Just a month later, Roosevelt died of a heart attack during the Allied push across France. He was buried at the American Cemetery in Normandy, next to his brother, Quentin, who died in World War I. On Sept. 28, 1944, he posthumously received the Medal of Honor.

His father would also receive the nation's highest award for valor for his actions during the Spanish-American War's battle for the San Juan Heights in Cuba — though the War Department initially denied the elder Roosevelt this honor. The former president did not receive the honor for more than a century, until 2001.

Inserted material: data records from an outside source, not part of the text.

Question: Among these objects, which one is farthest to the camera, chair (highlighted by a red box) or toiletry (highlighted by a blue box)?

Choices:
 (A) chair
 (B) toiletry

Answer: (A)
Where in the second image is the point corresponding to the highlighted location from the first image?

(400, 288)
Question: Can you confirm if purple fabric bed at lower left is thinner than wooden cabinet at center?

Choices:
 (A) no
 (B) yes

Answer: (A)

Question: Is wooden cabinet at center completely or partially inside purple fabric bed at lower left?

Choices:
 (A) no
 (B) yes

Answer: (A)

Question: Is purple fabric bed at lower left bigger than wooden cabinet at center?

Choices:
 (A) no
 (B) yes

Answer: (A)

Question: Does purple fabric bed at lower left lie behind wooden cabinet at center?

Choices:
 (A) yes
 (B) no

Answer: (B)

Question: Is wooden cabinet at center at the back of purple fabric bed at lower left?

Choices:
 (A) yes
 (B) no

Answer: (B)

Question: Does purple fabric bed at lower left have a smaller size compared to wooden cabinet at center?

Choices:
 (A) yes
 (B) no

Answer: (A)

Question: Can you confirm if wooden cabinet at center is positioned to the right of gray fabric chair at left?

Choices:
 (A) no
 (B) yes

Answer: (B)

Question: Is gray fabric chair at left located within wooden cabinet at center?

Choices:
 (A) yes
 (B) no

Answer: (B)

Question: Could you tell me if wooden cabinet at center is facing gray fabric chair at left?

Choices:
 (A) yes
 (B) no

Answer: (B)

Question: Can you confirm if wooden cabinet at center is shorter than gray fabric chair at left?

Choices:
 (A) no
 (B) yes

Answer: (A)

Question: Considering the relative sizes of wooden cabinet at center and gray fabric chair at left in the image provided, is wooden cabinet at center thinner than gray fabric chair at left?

When he did, the Roosevelts became only the second father-son duo to receive the award, the other being 1st Lt. Arthur MacArthur Jr. for actions during the Civil War and Gen. Douglas MacArthur for valor during World War II.

This article is part of a weekly series called "Medal of Honor Monday," in which we highlight one of the more than 3,500 Medal of Honor recipients who have earned the U.S. military's highest medal for valor.